El Cristo del Ministerio del Interior se estira en su cruz como un atleta en las paralelas, leyendo un folleto que previene contra los agresores sexuales, mientras escucha a Pepón, el alcalde rojelio, que dice que las concertinas pinchan más que las sevillanas de Lenin.

-El asesino de Anabel Segura en la puerta de la prisión era como un náufrago agarrado al carrito del supermercado –dice don Camilo–. Parece el Pascual Duarte que se perdió en la isla. Valentín Tejero, Tejero el malo, asesino de la niña Olga Sangrador, era como el mismo Robinson Crusoe, melena y guedejas, suciedad y barba. La idea es que era un disfraz para pasar desapercibido, luego en casa darse un afeitado y salir de extranjis a ver el ludribio que se ofrece.
-En la sociedad proletaria estos ciudadanos estarían encerrados para siempre. Son restos del vicio capitalista –dice Pepón–, exhibiendo un tatuaje que nadie sabe por qué dice: "¡Biba el médico Llamazares!".
-Más o menos como la Bestia de Zhitomir o Anatoli Onoprienko, proclama Don Camilo con una ventosidad de falso decano de Jurídicas villano como pedo de lobo.

El Cristo pone paz llamando al ministro del desorden que aprovecha la bronca entre contrarios para evitarse el marrón del tirón de orejas por abandonar los corderos a su suerte.

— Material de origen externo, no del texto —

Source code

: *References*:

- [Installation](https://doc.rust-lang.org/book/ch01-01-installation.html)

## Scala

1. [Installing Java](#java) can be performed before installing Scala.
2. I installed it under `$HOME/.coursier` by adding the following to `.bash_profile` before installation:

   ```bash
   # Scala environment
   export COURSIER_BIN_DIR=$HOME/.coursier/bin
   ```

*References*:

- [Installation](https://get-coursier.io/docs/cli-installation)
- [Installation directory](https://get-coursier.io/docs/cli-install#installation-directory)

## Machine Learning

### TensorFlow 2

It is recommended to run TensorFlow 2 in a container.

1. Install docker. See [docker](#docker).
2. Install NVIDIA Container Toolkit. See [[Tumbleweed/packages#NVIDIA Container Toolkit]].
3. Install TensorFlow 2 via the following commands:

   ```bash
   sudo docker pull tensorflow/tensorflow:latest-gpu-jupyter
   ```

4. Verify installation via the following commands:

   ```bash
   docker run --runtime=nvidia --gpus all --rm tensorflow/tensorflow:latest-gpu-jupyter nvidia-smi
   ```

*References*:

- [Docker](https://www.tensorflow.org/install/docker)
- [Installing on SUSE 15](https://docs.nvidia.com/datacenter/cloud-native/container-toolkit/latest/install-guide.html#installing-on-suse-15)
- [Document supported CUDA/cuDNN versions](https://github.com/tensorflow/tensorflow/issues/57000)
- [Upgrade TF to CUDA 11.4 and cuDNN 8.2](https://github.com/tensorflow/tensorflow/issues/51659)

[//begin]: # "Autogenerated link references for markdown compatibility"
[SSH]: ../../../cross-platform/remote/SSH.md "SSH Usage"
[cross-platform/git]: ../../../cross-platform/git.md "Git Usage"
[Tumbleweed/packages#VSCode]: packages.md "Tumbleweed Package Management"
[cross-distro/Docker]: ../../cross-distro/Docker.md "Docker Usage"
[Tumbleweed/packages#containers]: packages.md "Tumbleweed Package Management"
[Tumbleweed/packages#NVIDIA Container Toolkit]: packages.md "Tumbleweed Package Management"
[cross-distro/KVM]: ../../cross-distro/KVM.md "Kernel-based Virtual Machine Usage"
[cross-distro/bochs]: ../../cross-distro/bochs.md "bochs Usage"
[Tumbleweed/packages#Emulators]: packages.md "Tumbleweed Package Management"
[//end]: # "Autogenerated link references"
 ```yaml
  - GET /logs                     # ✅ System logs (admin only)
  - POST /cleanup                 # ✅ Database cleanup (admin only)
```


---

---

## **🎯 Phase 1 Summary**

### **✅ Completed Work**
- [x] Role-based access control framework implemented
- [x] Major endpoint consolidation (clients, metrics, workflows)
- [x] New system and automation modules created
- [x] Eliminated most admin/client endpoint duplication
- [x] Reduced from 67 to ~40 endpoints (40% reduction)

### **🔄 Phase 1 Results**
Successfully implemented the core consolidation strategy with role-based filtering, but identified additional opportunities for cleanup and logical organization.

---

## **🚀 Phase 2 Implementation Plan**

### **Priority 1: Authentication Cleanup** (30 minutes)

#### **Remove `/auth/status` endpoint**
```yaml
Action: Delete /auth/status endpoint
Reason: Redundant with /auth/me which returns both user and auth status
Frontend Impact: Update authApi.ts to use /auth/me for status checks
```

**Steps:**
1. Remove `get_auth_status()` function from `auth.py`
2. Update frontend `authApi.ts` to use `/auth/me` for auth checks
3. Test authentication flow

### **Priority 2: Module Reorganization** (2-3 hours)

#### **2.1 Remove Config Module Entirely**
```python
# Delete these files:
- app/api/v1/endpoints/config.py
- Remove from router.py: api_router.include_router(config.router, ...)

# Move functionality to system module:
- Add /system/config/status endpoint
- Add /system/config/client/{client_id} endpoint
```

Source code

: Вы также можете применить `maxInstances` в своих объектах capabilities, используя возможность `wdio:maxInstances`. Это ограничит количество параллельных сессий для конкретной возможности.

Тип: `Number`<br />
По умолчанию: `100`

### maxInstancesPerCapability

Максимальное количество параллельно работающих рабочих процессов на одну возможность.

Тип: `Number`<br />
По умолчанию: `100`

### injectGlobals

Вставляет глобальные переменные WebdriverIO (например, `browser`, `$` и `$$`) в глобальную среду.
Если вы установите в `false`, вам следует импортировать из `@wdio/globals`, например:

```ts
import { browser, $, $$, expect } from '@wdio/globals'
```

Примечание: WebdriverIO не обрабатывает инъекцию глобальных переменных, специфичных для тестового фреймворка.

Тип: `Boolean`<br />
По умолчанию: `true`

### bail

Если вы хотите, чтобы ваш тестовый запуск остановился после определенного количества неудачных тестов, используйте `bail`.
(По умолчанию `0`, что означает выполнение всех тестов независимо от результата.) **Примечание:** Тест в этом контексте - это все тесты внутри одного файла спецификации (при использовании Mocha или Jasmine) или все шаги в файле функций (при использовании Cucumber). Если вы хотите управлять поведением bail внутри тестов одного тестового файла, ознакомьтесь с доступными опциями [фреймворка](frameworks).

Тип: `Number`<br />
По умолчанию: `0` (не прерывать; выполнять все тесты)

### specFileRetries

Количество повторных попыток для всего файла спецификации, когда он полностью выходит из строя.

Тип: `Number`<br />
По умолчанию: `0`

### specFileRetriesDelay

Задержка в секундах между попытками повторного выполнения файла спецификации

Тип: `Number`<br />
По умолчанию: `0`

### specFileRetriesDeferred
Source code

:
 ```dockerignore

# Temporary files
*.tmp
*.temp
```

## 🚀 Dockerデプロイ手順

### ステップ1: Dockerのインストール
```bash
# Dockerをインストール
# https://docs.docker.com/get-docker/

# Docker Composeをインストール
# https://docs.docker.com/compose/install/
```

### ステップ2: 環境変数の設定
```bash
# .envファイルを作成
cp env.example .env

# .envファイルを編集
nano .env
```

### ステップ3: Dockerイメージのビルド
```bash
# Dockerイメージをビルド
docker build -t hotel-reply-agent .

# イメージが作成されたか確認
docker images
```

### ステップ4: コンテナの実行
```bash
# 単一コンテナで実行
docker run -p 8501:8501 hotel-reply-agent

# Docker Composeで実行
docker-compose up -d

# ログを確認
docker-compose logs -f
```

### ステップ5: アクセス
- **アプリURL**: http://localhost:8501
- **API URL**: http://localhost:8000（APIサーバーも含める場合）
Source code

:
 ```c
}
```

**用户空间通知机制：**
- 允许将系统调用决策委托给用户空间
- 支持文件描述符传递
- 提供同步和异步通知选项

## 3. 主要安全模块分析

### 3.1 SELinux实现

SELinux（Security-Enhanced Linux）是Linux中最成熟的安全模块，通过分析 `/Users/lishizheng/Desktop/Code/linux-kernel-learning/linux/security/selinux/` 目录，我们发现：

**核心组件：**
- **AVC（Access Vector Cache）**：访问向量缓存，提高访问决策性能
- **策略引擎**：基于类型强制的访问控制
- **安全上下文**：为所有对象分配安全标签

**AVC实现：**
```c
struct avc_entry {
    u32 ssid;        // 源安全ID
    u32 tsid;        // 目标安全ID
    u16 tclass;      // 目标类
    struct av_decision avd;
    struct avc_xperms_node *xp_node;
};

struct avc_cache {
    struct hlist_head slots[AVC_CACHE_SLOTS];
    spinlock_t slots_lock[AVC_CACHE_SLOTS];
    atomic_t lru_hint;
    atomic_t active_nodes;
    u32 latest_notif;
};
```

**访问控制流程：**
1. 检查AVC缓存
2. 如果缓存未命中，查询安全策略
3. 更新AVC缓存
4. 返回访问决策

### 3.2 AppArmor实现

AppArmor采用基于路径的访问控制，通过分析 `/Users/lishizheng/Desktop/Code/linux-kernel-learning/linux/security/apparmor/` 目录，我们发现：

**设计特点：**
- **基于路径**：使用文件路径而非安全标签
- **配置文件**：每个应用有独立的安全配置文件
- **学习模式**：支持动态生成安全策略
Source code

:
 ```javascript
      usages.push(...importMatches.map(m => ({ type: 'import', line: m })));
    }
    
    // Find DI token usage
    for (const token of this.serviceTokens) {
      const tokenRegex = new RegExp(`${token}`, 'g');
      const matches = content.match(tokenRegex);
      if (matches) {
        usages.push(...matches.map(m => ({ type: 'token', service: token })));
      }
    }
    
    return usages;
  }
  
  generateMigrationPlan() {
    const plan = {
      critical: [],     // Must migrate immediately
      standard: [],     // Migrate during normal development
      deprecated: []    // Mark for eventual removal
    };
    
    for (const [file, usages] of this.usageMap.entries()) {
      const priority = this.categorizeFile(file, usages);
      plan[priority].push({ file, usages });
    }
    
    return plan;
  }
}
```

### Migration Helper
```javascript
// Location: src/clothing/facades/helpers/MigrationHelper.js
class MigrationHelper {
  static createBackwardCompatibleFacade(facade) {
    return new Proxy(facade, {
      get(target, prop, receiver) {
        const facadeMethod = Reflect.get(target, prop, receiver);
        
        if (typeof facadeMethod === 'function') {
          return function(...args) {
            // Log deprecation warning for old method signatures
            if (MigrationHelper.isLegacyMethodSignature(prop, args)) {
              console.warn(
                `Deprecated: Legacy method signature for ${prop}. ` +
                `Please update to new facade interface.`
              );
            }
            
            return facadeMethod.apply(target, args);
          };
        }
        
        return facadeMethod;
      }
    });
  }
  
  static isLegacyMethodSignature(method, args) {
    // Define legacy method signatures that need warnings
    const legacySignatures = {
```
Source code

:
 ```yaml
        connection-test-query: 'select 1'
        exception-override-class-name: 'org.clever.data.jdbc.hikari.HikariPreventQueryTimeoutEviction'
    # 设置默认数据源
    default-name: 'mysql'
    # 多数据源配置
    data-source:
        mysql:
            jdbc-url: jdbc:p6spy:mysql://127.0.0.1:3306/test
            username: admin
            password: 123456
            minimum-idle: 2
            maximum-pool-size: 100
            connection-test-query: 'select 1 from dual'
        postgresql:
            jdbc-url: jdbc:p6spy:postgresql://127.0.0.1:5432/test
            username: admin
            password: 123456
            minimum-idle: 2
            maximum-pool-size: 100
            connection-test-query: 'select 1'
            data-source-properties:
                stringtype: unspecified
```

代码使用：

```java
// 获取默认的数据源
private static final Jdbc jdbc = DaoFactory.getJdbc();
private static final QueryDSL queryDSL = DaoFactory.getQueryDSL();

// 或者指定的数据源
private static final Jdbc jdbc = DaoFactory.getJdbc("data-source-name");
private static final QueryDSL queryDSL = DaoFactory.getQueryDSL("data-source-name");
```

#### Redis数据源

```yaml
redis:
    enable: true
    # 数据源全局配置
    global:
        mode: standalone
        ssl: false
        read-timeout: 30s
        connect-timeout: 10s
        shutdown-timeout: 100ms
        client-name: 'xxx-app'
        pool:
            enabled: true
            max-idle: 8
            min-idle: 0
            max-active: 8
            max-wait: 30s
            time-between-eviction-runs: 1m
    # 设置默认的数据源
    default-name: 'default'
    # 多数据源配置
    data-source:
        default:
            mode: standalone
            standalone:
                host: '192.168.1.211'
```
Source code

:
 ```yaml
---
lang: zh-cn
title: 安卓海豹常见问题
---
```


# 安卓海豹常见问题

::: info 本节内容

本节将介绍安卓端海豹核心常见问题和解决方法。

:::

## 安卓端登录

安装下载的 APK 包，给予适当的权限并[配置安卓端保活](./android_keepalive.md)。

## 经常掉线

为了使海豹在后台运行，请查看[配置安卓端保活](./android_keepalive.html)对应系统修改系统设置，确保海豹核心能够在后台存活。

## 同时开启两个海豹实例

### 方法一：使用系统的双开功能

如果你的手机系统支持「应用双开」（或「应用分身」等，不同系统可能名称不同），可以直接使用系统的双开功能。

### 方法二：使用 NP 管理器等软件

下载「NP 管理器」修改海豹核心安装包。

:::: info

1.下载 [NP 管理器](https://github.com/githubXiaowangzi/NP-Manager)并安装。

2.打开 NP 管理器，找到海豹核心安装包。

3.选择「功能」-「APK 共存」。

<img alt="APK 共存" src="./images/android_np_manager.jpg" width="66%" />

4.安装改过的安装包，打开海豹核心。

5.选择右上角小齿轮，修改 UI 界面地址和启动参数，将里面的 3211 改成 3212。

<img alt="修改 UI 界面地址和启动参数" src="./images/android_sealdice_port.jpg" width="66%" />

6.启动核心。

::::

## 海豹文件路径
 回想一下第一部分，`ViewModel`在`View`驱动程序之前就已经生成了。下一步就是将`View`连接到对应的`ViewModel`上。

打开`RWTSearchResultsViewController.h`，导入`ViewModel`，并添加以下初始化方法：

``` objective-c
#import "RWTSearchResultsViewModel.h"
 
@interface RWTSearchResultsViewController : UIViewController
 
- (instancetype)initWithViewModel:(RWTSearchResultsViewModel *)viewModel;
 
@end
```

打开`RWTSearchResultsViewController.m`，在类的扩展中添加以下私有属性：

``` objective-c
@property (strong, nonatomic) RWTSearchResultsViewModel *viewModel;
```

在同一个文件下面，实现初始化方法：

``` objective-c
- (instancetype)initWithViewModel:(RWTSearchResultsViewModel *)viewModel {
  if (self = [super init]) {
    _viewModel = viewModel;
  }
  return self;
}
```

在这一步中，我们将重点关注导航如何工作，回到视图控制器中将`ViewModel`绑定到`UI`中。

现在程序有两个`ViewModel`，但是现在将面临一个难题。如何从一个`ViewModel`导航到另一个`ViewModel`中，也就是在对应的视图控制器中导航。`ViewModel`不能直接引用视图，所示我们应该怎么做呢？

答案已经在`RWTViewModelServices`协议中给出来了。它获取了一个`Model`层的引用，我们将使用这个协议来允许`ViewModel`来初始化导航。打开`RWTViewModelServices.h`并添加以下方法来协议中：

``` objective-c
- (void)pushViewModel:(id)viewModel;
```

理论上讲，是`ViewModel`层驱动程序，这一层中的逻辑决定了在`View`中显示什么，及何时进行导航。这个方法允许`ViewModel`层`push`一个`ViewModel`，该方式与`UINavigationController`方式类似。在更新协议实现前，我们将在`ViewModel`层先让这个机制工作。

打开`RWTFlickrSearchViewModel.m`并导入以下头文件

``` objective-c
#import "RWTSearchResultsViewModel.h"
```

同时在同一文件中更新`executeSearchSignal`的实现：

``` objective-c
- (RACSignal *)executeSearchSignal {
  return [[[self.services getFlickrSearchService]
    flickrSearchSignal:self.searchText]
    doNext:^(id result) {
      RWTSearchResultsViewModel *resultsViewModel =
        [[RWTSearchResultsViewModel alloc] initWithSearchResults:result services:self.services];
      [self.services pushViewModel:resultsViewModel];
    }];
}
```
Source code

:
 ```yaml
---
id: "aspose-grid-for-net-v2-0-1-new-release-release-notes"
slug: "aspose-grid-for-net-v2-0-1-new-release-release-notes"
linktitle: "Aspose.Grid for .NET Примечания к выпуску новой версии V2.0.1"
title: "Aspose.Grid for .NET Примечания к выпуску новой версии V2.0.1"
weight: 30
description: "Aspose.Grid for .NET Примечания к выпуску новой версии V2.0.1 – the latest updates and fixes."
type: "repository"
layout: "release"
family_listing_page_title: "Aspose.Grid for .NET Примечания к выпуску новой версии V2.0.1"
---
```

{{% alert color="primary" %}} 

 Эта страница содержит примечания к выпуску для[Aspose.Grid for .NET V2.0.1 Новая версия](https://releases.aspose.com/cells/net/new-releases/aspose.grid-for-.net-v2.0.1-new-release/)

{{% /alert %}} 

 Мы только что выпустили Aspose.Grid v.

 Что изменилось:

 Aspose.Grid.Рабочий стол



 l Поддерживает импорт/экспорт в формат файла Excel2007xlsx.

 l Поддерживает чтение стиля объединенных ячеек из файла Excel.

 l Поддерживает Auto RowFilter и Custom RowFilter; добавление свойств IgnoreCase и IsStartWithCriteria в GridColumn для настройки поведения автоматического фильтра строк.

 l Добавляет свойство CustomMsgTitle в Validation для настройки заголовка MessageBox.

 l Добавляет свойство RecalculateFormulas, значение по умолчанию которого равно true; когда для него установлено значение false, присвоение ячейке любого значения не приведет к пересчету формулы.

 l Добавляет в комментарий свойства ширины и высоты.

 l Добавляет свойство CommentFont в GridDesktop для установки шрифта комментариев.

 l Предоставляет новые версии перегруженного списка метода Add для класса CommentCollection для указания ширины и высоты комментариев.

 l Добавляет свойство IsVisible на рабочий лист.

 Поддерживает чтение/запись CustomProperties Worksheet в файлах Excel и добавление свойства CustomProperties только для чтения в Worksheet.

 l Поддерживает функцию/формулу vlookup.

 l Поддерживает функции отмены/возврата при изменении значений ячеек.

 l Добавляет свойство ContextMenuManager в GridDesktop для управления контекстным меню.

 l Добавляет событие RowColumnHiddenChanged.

-Jorge, ¿cómo te has opuesto a soltar a los asesinos?
-Han sido los de Estrasburgo, yo bien quisiera…
-Pero cuando quieres, bien que te esmeras en interpretar las leyes. Mira esa que acabas de emitir para evitar disgustos a los políticos…
-Señor, es para sujetar a los violentos.
-No hay más violento, Jorge, que el que abusa del poder.
-¡Córcholis, qué bonito, Jesús!
-Prepárate para correr en socorro de tus hermanos.
-¿Tú crees, Jesús?
-¡Estáis tentando al demonio!
-¡Líbranos, Señor!
-Sin embargo, todo esto es una imprudencia por acumulación. Es como si le abriéramos las puertas del cielo a réprobos y blasfemos. Incluso aunque estén arrepentidos, no pueden ignorar la provocación. Habéis dado muchas facilidades para que se animen y ahora será difícil calmarlos. ¡Ojalá alguien tenga un plan secreto para salir del caos, porque si no me veo acosado por el Innombrable!
-Yo confío en el jefe de policía, don Ignacio Cosidó, que siempre está al loro –remata don Camilo.
-¿Y tú, Jorge, hijo mío?
-Yo voy a ir a misa de gallo y pienso pedir la comunión.

Comunión de ingenuos y liberación de asesinos.